Polenta Stuffed With Squash and Mushrooms. (Deb Lindsey/For The Washington Post)

A funny thing happens when you host a vegetarian Thanksgiving: The whole shebang gets a heck of a lot easier.

Consider all the questions you no longer have to answer: Did I order the turkey in time? Is it fresh, or frozen? If frozen, do I have time to thaw it? Do I have space? Should I brine? Wet or dry? Do I have a bag or bucket big enough? Space in the fridge?

And that’s before the oven even gets preheated.

I’ve long said that vegetarianism too often focuses on the absence of the meat rather than the presence of the vegetables, that the produce itself gets short shrift when the dishes are defined that way. (Hence, I wish we had a day of the week that starts with the letter V so we could have Vegetable V-days rather than Meatless Mondays.)

Still, I have to admit that the best thing

about cooking my first all-vegetarian Thanksgiving last year might have been the fact that there was so much more room — in the oven, on the table, on the to-do list and, finally, in our stomachs — because we had declared the whole event to be fowl-free. In its place, thankfully, were all the vegetables we wanted to celebrate.

Thanksgiving is my favorite holiday for cooking because its roots, so to speak, are those of a harvest festival, which is one of the reasons I’ve loved spending it for the past 10 years or so at my sister and brother-in-law’s Maine homestead. Last year, when I participated so intensively in the planting, manure-shoveling, weeding and bug-killing that successful small-scale organic vegetable growing requires, the harvest celebration was all the sweeter.

As always, we did most of the cooking in the wood-fired brick bread oven that my brother-in-law, Peter, built several years ago. It’s a thing of beauty, but it requires planning — and negotiation. One holiday tradition is the annual when-are-you-going-to-fire-up-the-oven-so-we-have-manageable-heat-when-we-want-it discussion between Peter and my sister, Rebekah. The first year I cooked Thanksgiving dinner there, we roasted a 20-pound turkey so quickly (in what I think must have been around 800-degree heat) that I had to tent it with foil after a mere 20 minutes because it was already so browned. Another 20, and the thing was pretty much done.

Sometimes it’s the opposite problem. Last year, the afternoon before the holiday, Peter called up to my third-floor bedroom with the notification I had requested: that the oven was at 500 degrees. I had planned to put several pies in shortly thereafter, but I foolishly waited another hour, and then by the time the crusts were defrosted and the fillings put together, the oven temperature was in the low 300s — and falling fast. We built another fire, let it burn out and swabbed down the interior, and then the temperature was at . . . 600. Such is the trade-off when cooking with fire.
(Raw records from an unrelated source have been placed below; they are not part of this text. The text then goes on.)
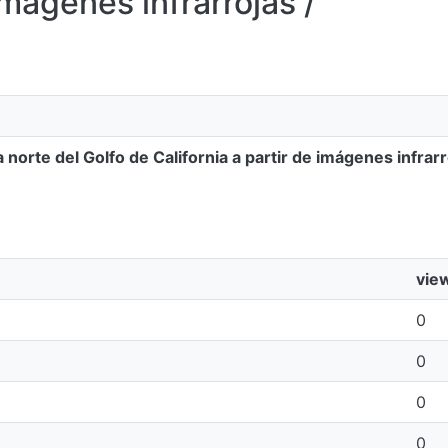
imágenes infrarrojas /
norte del Golfo de California a partir de imágenes infrarr
vie
0
0
0
0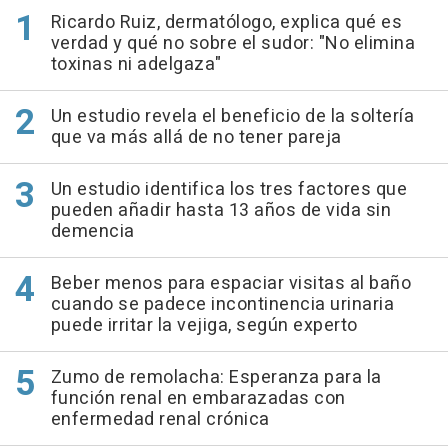
Ricardo Ruiz, dermatólogo, explica qué es
verdad y qué no sobre el sudor: "No elimina
toxinas ni adelgaza"
Un estudio revela el beneficio de la soltería
que va más allá de no tener pareja
Un estudio identifica los tres factores que
pueden añadir hasta 13 años de vida sin
demencia
Beber menos para espaciar visitas al baño
cuando se padece incontinencia urinaria
puede irritar la vejiga, según experto
Zumo de remolacha: Esperanza para la
función renal en embarazadas con
enfermedad renal crónica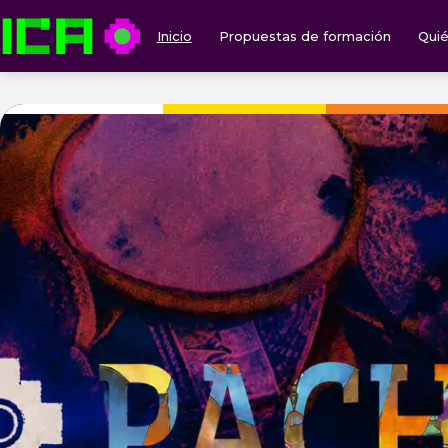
Inicio
Propuestas de formación
Qui
ICA — Instituto de Culturas Aborígenes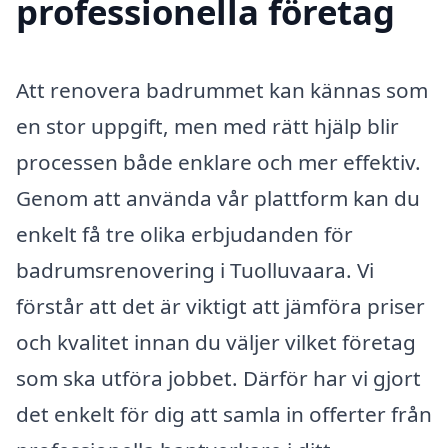
professionella företag
Att renovera badrummet kan kännas som
en stor uppgift, men med rätt hjälp blir
processen både enklare och mer effektiv.
Genom att använda vår plattform kan du
enkelt få tre olika erbjudanden för
badrumsrenovering i Tuolluvaara. Vi
förstår att det är viktigt att jämföra priser
och kvalitet innan du väljer vilket företag
som ska utföra jobbet. Därför har vi gjort
det enkelt för dig att samla in offerter från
Nonetheless, without a turkey to worry about, we had time to wait for the temperature to fall; then we put in the pies, including one I’ve made for more years than I can count, a cranberry-apricot number based on a recipe in the “Silver Palate Good Times Cookbook” of the early 1980s. I also had time for a major pie experiment: We had grown sweet potatoes, but rather than boil and puree them into a custard, I took inspiration from an open-faced apple pie by Rose Levy Beranbaum and thinly sliced the sweet potatoes, arranging them in the crust like so many petals. I brushed on a mixture of butter, brown sugar and Persian spices and put it in to bake. It was a bit of a mystery; when the crust was browned and the sweet potatoes were soft, I pulled it from the oven, but the slices seemed to be swimming in the pooling butter. Would this be pleasant enough to eat?

As it cooled, I had my answer: The slices soaked up the butter mixture, puffing and firming just enough. And when we tasted it, the combination of sweet potatoes, just a touch of sugar and the haunting spices was, if I do say so myself, a triumph.

And then, of course, there were the savory vegetables. On Thanksgiving Day, we grated freshly harvested beets and carrots into a raw salad, tossed Brussels sprouts in tamari for roasting and ran pans of freshly foraged oyster mushrooms, cubes of butternut squash and freshly dug sunchokes and celery root through the wood oven. The Brussels sprouts stood on their own, the sunchokes and celery root went into a pureed soup. The mushrooms and squash were stuffed between layers of polenta for a casserole.

I baked the latter in a huge Spanish cazuela, a round clay baking dish that evenly distributes and maintains heat — and gives whatever’s in it a rustic look impressive enough to warrant centerpiece status. Especially when it’s topped with tomato sauce and cheese, bubbling and browned.

When everybody came together, we knew just what we were thankful for: a year of hands-in-the-dirt work that had culminated in a harvest we could be proud of — vegetables that didn’t require 20 pounds of poultry around which to gather. They could stand on their own, and they did.